SOURCE TEXT —
%%

# Random Forest Model For Predicting First Day IPO Performance

This notebook trains and tests a random forest model to predict whether an IPO (Inital Public Offering) will be underpriced or not. Please refer to the [paper](../B351_Main_Project_Final_Paper.pdf) for full documentation. 

To begin, we will import the necessary modules and libraries.

In [8]:
from sklearn.ensemble import RandomForestClassifier
from sklearn.datasets import make_classification
from sklearn.model_selection import train_test_split
from sklearn import metrics
import pandas as pd
import pickle
# visualizaitions
from sklearn.tree import export_graphviz
from subprocess import call
from IPython.display import Image
# utilities 
import itertools
import os
import numpy as np
import matplotlib.pyplot as plt


We first read the ipo data from a csv to a pandas data frame.

After collecting the labels for the data points, we select all numeric features so that it can be processed in the random forest model. We store the labels of the features we choose to use in `ipo_features`.



In [15]:
# load dataset
ipos = pd.read_csv("../data/clean_bloomberg_with_sectors_macro.csv")
# get labels
ipo_labels = ipos["Underpriced"].tolist()
# get features
ipos = ipos.select_dtypes(['float64', 'float32', int])
ipo_features = ipos._get_numeric_data().columns.values.tolist()[1:-1]
# remove feature wich defines the label
ipo_features.remove('Offer To 1st Close')
# # TODO remove these features from the csv
# ipo_features.remove('Shares Outstanding (M).1')

%%

TASK PROMPT — Reproduce the IPO random forest notebook text between "This notebook trains" and "for full documentation.", inclusive, swapping "underpriced" for "overpriced".

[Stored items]
%%

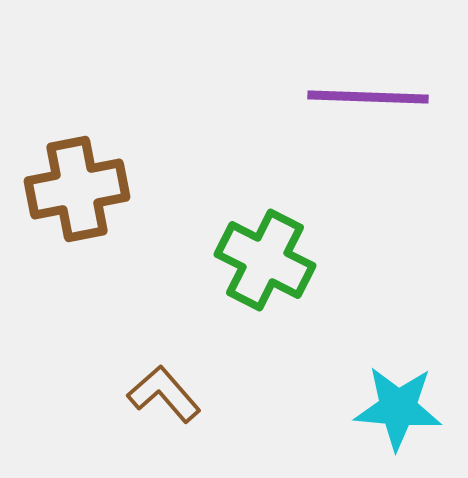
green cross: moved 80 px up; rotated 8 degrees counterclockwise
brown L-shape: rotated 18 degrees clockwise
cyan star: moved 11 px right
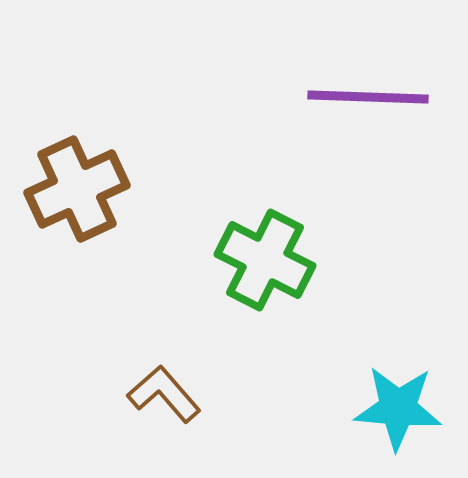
brown cross: rotated 14 degrees counterclockwise
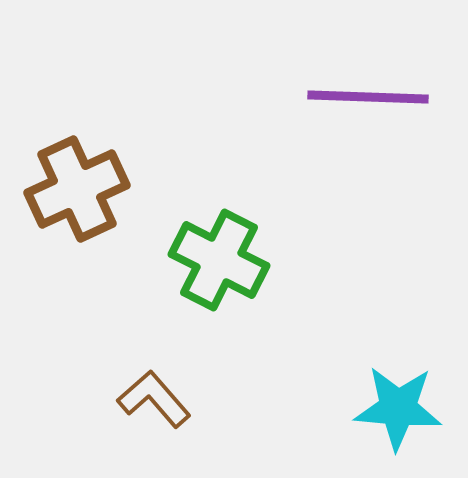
green cross: moved 46 px left
brown L-shape: moved 10 px left, 5 px down
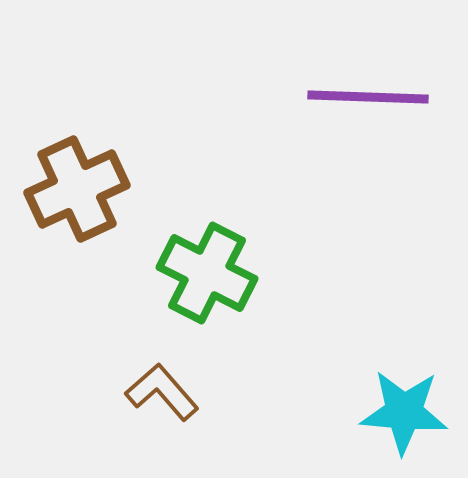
green cross: moved 12 px left, 13 px down
brown L-shape: moved 8 px right, 7 px up
cyan star: moved 6 px right, 4 px down
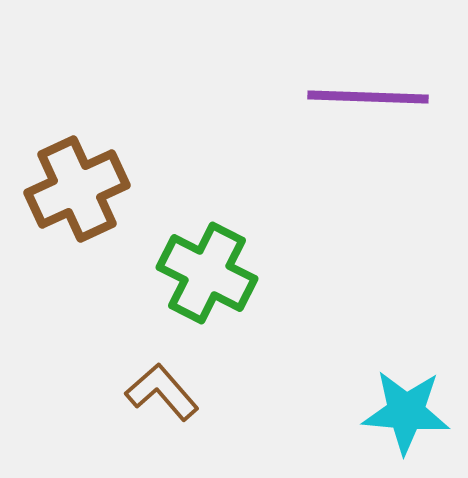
cyan star: moved 2 px right
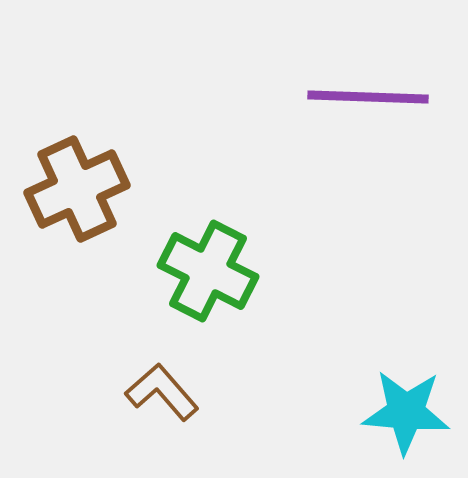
green cross: moved 1 px right, 2 px up
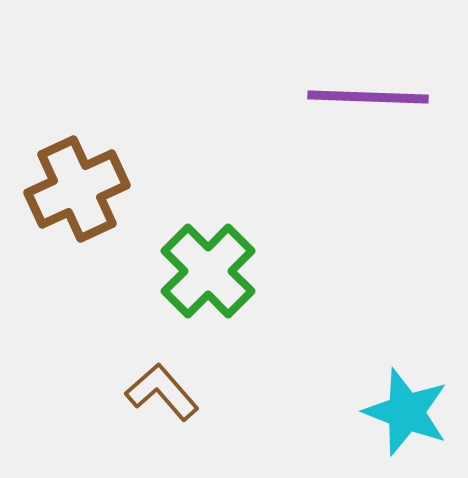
green cross: rotated 18 degrees clockwise
cyan star: rotated 16 degrees clockwise
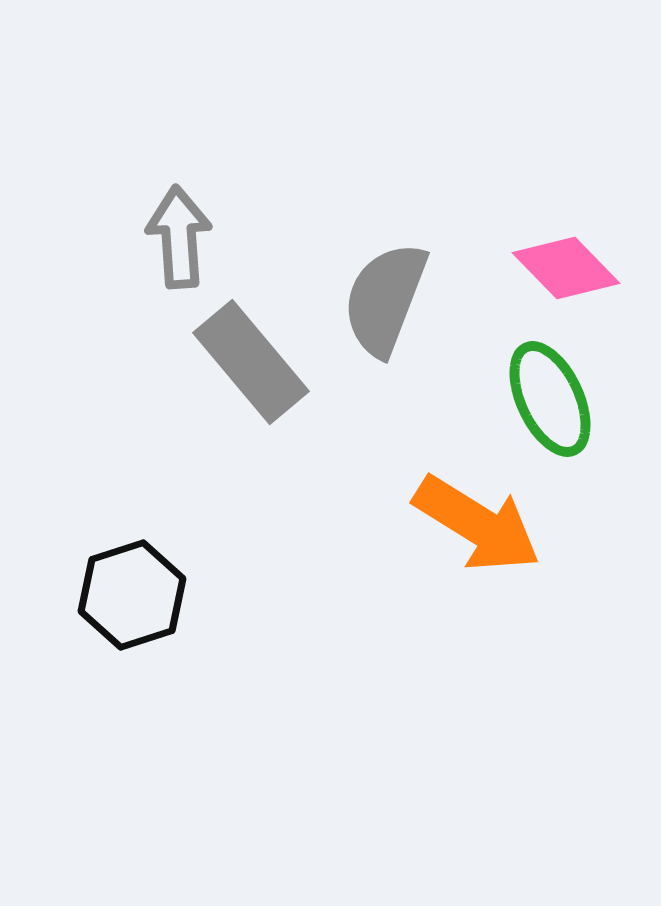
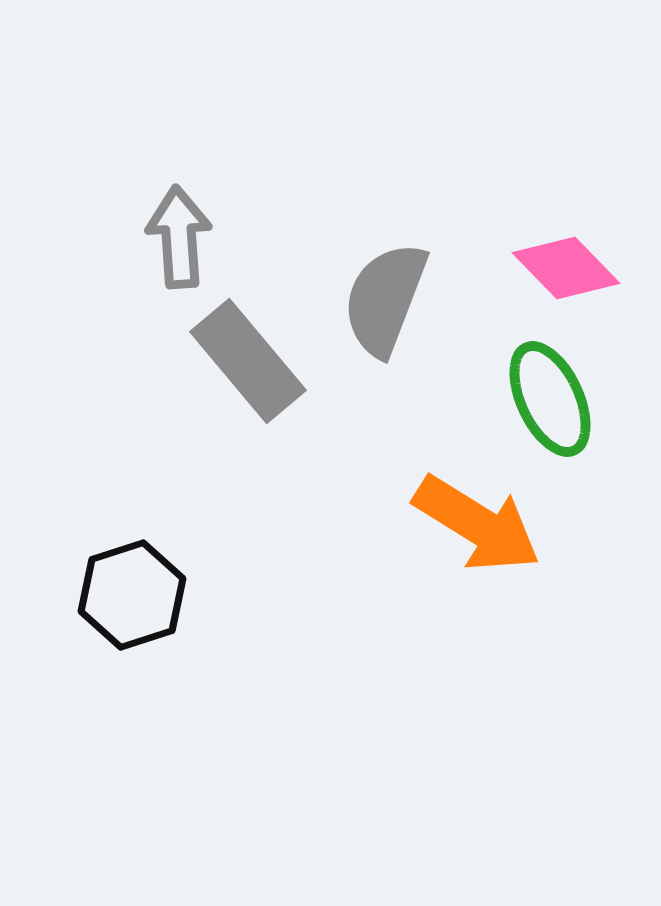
gray rectangle: moved 3 px left, 1 px up
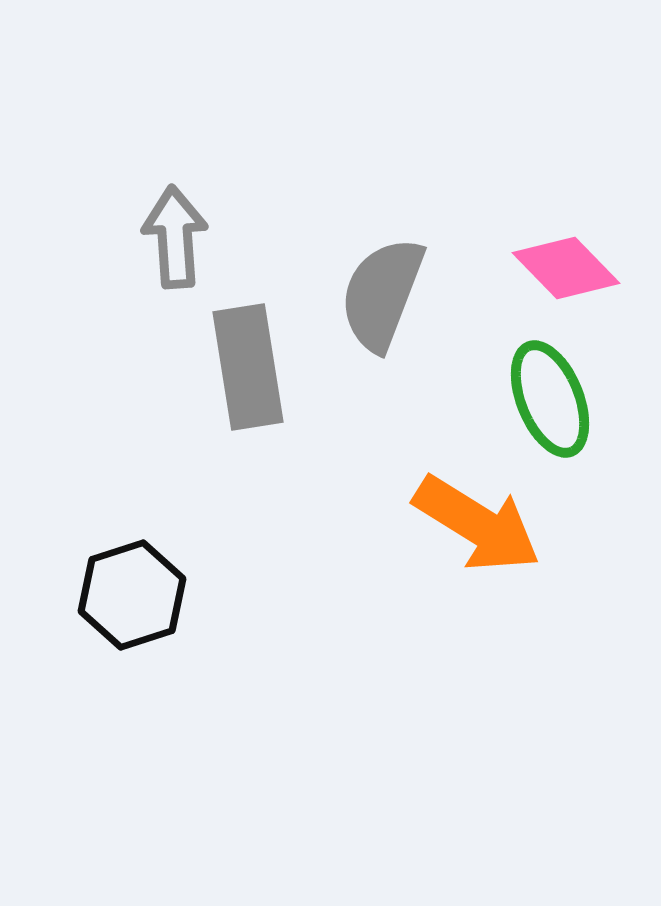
gray arrow: moved 4 px left
gray semicircle: moved 3 px left, 5 px up
gray rectangle: moved 6 px down; rotated 31 degrees clockwise
green ellipse: rotated 3 degrees clockwise
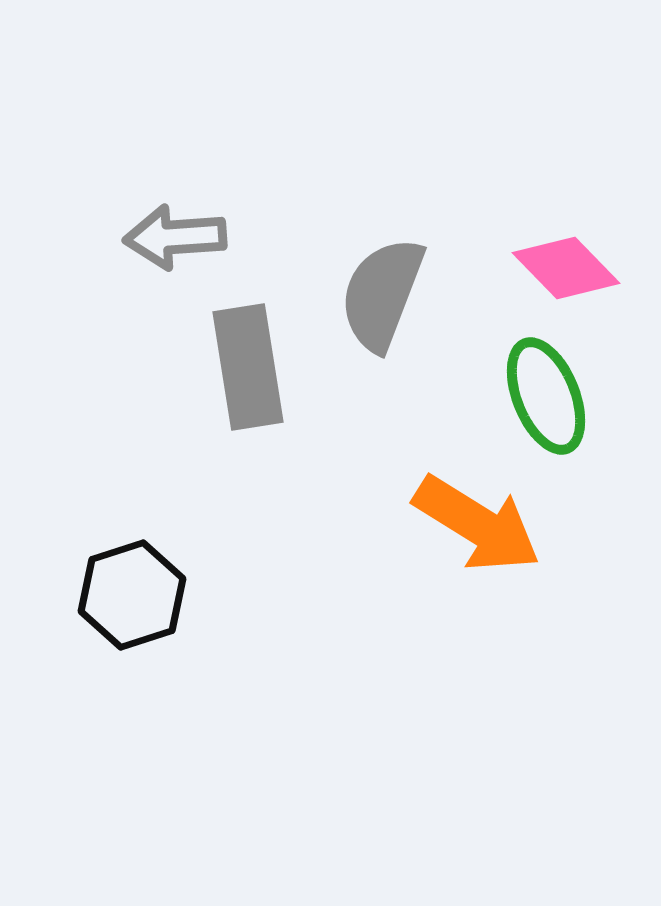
gray arrow: rotated 90 degrees counterclockwise
green ellipse: moved 4 px left, 3 px up
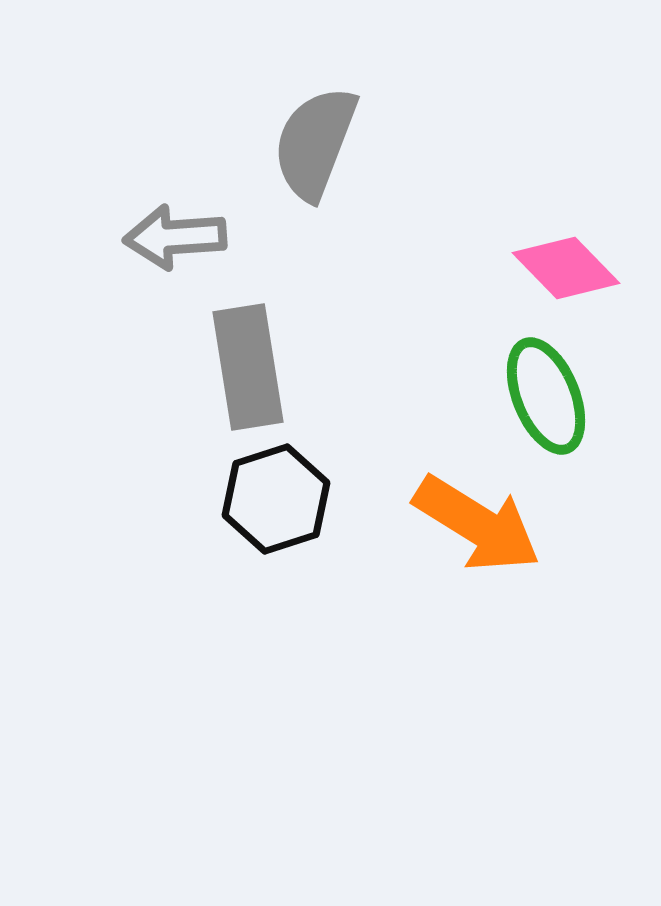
gray semicircle: moved 67 px left, 151 px up
black hexagon: moved 144 px right, 96 px up
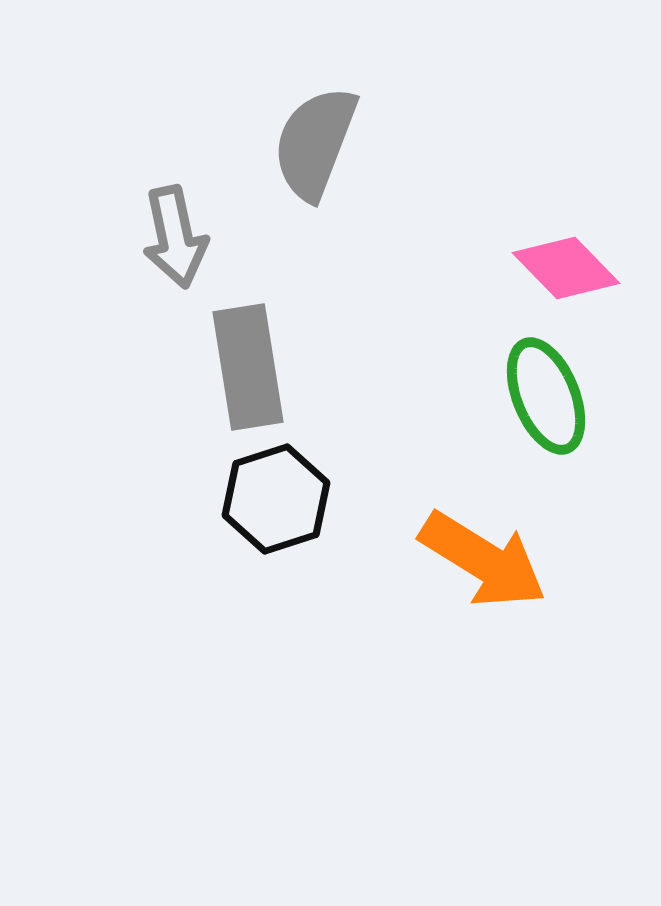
gray arrow: rotated 98 degrees counterclockwise
orange arrow: moved 6 px right, 36 px down
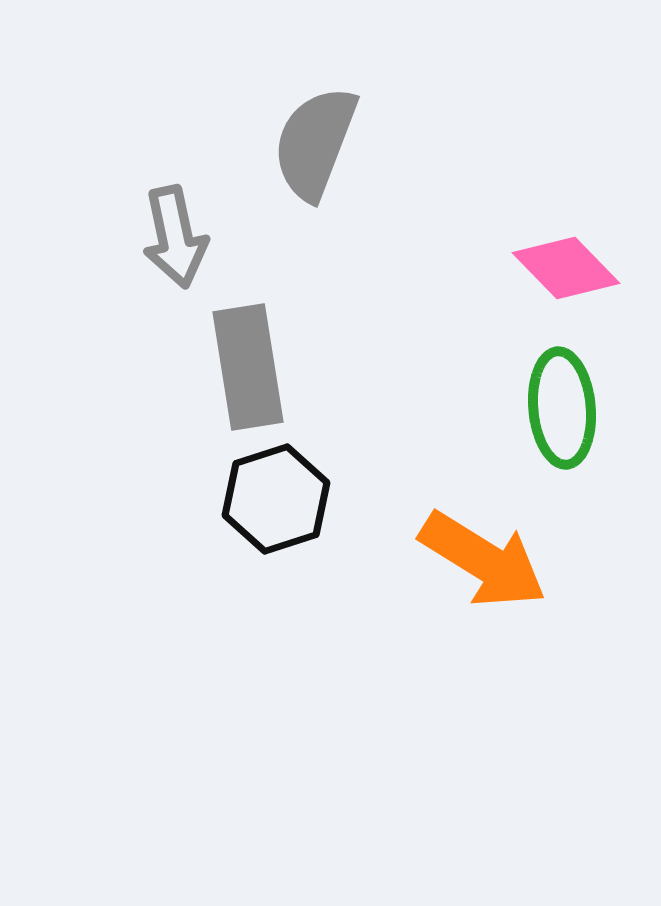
green ellipse: moved 16 px right, 12 px down; rotated 17 degrees clockwise
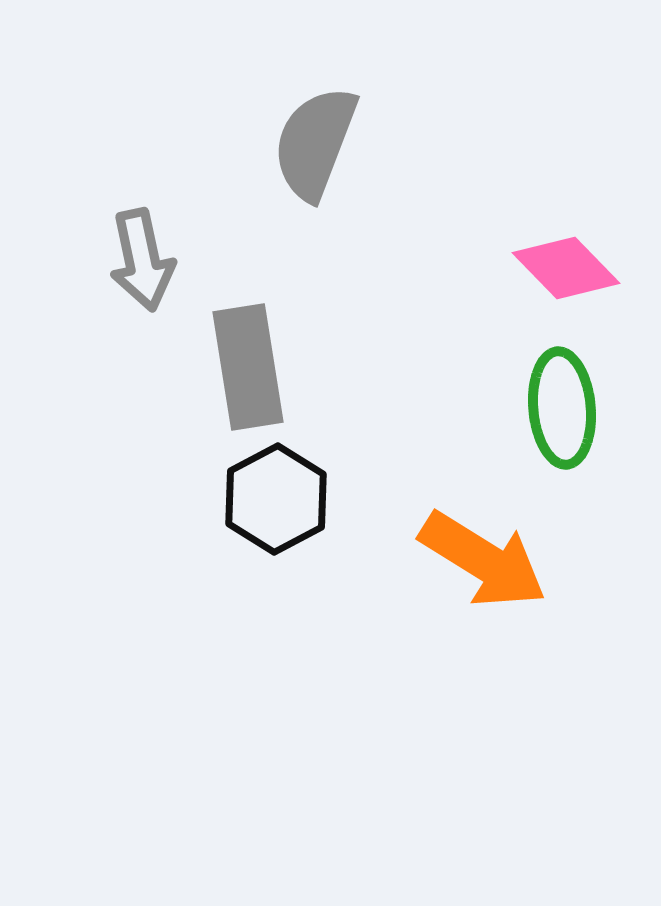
gray arrow: moved 33 px left, 23 px down
black hexagon: rotated 10 degrees counterclockwise
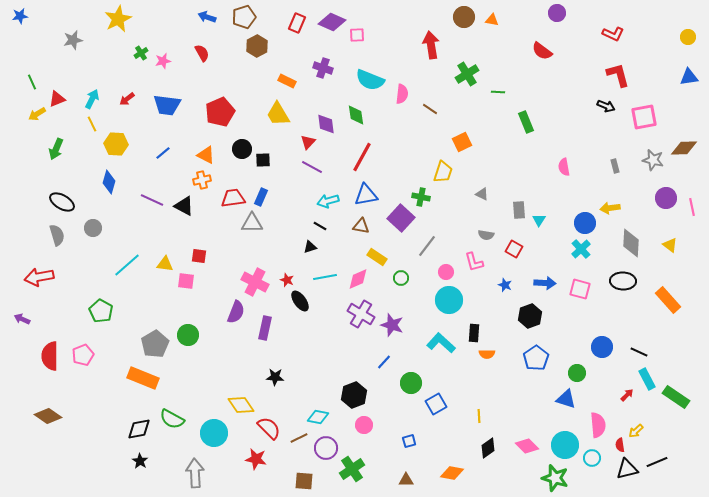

%%

REPLY —
This notebook trains and tests a random forest model to predict whether an IPO (Inital Public Offering) will be overpriced or not. Please refer to the [paper](../B351_Main_Project_Final_Paper.pdf) for full documentation.